**Task item A**
Update the listing from the line containing "RAC1, CRK, CRK (RAC1)" down to the line containing "Which series changed the most between Aggravated", changing "chart" to "graph" and leaving everything else as it is. Return only those lines.

Bosnia: Reform Will Bring Justice and Jobs

The top international official in Bosnia discusses the challenges facing the country over the next few years.

Bosnia: Reform Will Bring Justice and Jobs

The top international official in Bosnia discusses the challenges facing the country over the next few years.

As I begin my term as High Representative for Bosnia and Herzegovina, it is clear that certain reforms must be made and priorities set to allow this country to achieve its ambitions.

My distinguished predecessor Wolfgang Petritsch has left a foundation on which we will build and I look forward to working with the people of this country as they travel on the next stage of the journey.

For our destination is a better future - new jobs, better education for the young and confidence and security for every citizen - and my aim is simple. It is to work with the people to put this country irreversibly onto the road to statehood and membership of Europe.

Some complain that Bosnia and Herzegovina has been progressing too slowly and it is true that we must move faster. But building peace after war is no easy task. If my home of Northern Ireland had made as much progress in 30 years as Bosnia has made in six, the conflict there would have been resolved much sooner.

Bosnia and Herzegovina is at peace. Refugees are returning to their homes in huge numbers, freedom of movement has been restored and the country has joined the Council of Europe. The ethnic tapestry of this society's proud past is slowly being mended and restored. The people of Bosnia should feel proud of these achievements.

Yet we are still confronted by huge problems. Next year, Bosnia's debt will leap from around 82 million to more than 120 million euros. At the same time, foreign aid - upon which this country has become far too dependent - will fall year after year so the pressure on government expenditure will be severe.

So we have no option but to take a long hard look at how this country is governed. There are 1,200 judges and prosecutors, 760 legislators, 180 ministers, four separate levels of government and three armies - all for a country of fewer than four million people!

There are 13 prime ministers - that's one for every 300,000 citizens! The cost of Bosnia's government is a staggering 920 million euros - and that does not include the cost of services such as health, education and pensions.

The truth is that Bosnia and Herzegovina spends far too much money on its politicians and far too little on its people.

The same is true for defence. Proportionately, Bosnia spends twice as much on defence as the United States and four times more than the European average. Why? Who do we think we are defending ourselves against - Serbia or Croatia? Today, these countries are focused on European integration, not territorial expansion.

There is no alternative to reform and to setting clear priorities. Here are mine - justice and then jobs, through reform.

Justice, because the rule of law is the starting point and an essential requirement for a decent life for people and for progress in everything we do. The failure of law in today's Bosnia imperils human rights, impedes economic recovery, deters investors and distances the country from its goals.

Thanks to the UN mission we have now created a cadre of well trained and - in the main - reliable and committed policemen. But the latter must rely on an inefficient and top-heavy judicial system.

Bosnia has twice as many judges per head of population as Germany, yet each German judge deals with four times as many cases per year as his Bosnian counterpart.

I will press ahead with comprehensive reform of the judicial system and will also promote the creation of a non-politicised civil service. And I aim to establish, inside the Office of the High Representative, a legal reform unit - consisting mainly of Bosnians - to review legislation and recommend reforms that make it easier to get justice and jobs for the average citizen.

I will step up efforts to fight the war profiteers who have now turned to smuggling weapons, fuel, drugs and even people. It is time to confront their friends and accomplices in positions of power - those who have ruthlessly exploited Bosnia and Herzegovina's national wealth for their personal profit.

**Task item B**
Please retype the Bosnia reform article from "The truth is" down to "not territorial expansion." word for word.

**Given data**
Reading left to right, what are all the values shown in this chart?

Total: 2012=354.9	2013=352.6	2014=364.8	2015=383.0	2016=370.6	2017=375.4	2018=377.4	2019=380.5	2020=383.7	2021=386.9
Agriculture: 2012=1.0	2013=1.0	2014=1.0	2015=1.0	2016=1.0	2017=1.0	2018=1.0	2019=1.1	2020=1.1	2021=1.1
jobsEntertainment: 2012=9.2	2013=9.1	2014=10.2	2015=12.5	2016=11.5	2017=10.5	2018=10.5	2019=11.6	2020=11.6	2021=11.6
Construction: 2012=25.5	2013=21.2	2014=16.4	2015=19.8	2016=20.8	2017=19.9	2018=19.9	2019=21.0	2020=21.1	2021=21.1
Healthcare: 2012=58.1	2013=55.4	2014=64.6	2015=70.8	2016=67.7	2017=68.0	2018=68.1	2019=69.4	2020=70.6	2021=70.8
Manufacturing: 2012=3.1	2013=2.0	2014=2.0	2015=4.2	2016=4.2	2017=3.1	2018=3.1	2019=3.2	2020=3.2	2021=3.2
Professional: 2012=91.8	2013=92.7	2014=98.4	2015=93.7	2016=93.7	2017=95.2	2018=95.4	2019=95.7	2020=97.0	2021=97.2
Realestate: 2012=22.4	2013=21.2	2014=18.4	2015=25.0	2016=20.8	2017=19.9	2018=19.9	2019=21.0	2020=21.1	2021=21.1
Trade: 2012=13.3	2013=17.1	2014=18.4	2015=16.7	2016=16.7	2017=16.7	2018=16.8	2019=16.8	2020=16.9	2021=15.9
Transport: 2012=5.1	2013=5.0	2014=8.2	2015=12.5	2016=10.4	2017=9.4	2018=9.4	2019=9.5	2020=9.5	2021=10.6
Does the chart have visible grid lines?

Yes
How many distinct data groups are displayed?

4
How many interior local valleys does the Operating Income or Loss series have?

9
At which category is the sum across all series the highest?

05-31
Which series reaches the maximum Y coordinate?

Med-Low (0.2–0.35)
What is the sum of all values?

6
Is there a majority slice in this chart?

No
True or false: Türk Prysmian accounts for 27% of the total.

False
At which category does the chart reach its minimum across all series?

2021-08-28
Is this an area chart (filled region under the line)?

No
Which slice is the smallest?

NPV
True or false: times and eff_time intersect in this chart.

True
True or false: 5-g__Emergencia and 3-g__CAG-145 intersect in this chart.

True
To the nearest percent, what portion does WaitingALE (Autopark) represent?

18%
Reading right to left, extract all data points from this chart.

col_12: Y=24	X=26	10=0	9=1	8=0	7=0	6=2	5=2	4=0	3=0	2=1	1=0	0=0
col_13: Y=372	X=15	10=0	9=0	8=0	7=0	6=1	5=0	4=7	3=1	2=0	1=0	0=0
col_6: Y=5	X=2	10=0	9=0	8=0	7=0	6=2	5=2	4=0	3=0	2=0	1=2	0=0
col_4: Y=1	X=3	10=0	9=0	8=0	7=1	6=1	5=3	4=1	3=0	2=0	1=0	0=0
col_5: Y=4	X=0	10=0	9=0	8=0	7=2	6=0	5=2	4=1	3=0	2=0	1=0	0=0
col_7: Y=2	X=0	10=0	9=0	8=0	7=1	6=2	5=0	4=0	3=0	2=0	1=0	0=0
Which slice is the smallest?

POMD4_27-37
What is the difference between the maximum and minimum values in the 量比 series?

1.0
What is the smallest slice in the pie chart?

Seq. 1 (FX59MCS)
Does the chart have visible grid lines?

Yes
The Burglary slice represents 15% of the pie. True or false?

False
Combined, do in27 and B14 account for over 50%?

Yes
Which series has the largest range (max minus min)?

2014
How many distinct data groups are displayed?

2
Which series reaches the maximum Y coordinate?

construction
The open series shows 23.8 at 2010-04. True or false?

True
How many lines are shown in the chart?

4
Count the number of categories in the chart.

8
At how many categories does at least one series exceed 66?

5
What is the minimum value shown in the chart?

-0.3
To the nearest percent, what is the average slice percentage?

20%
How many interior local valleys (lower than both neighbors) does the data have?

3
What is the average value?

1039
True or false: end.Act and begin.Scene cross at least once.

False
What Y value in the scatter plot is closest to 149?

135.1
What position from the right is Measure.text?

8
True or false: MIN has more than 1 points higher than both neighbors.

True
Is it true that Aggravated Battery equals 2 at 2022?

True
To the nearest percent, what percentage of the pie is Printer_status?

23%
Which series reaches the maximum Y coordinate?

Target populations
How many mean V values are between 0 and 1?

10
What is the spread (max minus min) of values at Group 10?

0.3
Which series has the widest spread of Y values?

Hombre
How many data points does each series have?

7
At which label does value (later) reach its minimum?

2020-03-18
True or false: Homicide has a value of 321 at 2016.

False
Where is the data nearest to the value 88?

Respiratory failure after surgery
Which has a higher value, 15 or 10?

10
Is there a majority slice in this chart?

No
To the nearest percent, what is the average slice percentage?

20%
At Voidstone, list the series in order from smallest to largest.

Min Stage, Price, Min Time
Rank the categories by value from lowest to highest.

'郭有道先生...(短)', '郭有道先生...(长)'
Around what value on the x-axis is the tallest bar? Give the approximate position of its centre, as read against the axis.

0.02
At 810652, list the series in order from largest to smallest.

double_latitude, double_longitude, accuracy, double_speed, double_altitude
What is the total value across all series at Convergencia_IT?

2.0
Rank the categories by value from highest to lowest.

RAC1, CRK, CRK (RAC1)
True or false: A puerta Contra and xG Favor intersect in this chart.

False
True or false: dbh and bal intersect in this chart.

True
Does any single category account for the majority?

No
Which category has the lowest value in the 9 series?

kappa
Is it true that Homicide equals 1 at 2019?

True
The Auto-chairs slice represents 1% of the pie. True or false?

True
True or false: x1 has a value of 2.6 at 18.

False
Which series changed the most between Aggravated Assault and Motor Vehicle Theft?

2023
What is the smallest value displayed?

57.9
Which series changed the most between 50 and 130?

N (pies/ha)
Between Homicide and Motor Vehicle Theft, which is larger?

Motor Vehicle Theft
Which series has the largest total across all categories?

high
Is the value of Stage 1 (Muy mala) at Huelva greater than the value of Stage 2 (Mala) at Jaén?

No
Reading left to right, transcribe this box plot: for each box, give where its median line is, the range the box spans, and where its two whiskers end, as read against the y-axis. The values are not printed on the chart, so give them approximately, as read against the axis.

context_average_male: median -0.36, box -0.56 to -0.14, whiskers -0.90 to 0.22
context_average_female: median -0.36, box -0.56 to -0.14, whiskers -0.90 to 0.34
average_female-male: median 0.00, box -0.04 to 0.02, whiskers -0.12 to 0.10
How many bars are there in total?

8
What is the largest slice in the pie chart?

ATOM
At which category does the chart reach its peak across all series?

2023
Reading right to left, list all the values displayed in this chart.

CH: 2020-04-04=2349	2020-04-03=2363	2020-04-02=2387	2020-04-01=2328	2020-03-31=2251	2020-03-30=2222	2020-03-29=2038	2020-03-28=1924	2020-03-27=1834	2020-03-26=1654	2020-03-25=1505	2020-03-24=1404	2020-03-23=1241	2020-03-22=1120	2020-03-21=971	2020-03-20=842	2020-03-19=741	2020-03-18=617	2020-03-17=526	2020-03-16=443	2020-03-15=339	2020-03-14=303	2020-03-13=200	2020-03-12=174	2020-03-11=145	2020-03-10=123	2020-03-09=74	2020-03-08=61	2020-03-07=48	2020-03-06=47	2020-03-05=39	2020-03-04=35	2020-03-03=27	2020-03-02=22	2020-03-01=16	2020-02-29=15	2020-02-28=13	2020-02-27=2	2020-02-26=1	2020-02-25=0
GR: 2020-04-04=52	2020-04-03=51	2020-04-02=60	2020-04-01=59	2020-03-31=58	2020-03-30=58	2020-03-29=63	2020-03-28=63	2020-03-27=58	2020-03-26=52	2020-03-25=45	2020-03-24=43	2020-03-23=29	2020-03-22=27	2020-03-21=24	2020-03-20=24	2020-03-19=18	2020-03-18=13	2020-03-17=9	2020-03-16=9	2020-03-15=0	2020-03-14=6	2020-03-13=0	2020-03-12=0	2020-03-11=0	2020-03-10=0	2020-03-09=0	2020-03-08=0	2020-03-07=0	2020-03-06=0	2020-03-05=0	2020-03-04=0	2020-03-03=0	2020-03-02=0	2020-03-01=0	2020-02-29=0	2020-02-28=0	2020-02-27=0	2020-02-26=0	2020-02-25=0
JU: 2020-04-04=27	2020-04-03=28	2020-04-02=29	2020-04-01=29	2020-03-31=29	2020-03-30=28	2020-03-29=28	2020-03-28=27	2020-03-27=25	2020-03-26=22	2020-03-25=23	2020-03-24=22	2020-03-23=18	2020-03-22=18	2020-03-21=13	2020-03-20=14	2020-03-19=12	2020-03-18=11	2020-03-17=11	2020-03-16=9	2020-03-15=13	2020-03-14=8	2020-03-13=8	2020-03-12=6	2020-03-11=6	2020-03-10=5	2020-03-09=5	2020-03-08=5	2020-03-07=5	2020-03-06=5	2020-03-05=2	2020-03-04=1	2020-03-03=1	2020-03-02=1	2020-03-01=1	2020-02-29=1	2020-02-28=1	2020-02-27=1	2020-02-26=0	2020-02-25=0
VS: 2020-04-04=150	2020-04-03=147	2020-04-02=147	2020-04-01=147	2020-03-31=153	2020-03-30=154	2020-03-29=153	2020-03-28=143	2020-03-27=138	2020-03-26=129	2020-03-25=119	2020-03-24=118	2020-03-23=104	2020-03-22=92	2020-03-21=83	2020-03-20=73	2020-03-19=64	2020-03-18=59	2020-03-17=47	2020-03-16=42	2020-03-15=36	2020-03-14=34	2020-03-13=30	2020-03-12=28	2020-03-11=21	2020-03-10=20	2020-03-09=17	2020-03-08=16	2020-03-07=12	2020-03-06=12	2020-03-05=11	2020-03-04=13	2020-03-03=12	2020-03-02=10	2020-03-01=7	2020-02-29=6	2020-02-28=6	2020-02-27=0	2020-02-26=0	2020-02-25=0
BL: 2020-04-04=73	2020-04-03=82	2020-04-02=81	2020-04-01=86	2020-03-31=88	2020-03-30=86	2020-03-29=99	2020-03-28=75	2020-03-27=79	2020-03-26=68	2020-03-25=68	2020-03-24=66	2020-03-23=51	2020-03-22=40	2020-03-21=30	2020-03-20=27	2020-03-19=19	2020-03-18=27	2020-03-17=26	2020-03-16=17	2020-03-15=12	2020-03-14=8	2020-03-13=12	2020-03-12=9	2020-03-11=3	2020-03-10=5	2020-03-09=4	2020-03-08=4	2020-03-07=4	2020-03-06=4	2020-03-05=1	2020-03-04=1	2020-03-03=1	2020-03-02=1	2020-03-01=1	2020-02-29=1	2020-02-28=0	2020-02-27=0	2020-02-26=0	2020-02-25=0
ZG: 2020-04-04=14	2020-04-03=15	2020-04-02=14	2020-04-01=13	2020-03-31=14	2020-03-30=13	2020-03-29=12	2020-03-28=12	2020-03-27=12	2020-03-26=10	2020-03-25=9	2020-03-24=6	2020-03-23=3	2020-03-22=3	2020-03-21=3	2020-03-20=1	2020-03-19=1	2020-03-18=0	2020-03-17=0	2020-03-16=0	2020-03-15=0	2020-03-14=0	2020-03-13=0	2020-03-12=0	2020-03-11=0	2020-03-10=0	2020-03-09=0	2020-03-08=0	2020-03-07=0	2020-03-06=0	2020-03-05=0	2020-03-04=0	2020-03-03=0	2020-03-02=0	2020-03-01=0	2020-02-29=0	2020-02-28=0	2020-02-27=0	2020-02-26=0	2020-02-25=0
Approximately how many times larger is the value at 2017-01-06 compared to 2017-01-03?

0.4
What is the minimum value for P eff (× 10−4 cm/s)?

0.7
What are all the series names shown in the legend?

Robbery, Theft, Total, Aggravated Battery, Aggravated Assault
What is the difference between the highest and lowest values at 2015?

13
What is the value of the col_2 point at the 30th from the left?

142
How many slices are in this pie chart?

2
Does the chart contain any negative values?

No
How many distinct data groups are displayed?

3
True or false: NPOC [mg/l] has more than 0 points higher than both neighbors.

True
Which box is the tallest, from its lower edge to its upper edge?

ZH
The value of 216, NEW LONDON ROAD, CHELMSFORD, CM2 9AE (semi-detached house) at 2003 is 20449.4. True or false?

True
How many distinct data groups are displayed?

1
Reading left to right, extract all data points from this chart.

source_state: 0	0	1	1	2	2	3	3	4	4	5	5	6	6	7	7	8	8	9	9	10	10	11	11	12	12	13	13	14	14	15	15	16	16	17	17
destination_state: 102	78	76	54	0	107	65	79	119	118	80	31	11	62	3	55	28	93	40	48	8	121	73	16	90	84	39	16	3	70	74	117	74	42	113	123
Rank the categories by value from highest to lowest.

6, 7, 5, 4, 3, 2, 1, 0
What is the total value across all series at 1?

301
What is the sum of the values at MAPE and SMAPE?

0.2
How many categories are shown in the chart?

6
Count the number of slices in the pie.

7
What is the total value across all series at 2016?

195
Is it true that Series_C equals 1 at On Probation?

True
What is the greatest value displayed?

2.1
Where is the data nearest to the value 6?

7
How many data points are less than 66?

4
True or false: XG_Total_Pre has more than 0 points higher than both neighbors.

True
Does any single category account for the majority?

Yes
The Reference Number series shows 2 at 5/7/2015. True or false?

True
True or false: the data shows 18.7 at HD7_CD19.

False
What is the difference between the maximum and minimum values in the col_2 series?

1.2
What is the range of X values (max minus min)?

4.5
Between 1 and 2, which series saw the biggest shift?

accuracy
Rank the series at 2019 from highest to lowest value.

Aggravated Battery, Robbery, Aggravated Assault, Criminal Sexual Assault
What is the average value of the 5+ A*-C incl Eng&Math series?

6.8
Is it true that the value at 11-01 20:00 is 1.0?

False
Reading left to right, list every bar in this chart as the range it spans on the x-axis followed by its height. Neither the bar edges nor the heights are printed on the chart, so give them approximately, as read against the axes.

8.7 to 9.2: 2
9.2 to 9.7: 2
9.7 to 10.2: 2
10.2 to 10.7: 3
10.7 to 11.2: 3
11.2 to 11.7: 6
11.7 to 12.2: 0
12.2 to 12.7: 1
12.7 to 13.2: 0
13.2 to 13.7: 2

**Exercise response A**
RAC1, CRK, CRK (RAC1)
True or false: A puerta Contra and xG Favor intersect in this graph.

False
True or false: dbh and bal intersect in this graph.

True
Does any single category account for the majority?

No
Which category has the lowest value in the 9 series?

kappa
Is it true that Homicide equals 1 at 2019?

True
The Auto-chairs slice represents 1% of the pie. True or false?

True
True or false: x1 has a value of 2.6 at 18.

False
Which series changed the most between Aggravated Assault and Motor Vehicle Theft?

**Exercise response B**
The truth is that Bosnia and Herzegovina spends far too much money on its politicians and far too little on its people.

The same is true for defence. Proportionately, Bosnia spends twice as much on defence as the United States and four times more than the European average. Why? Who do we think we are defending ourselves against - Serbia or Croatia? Today, these countries are focused on European integration, not territorial expansion.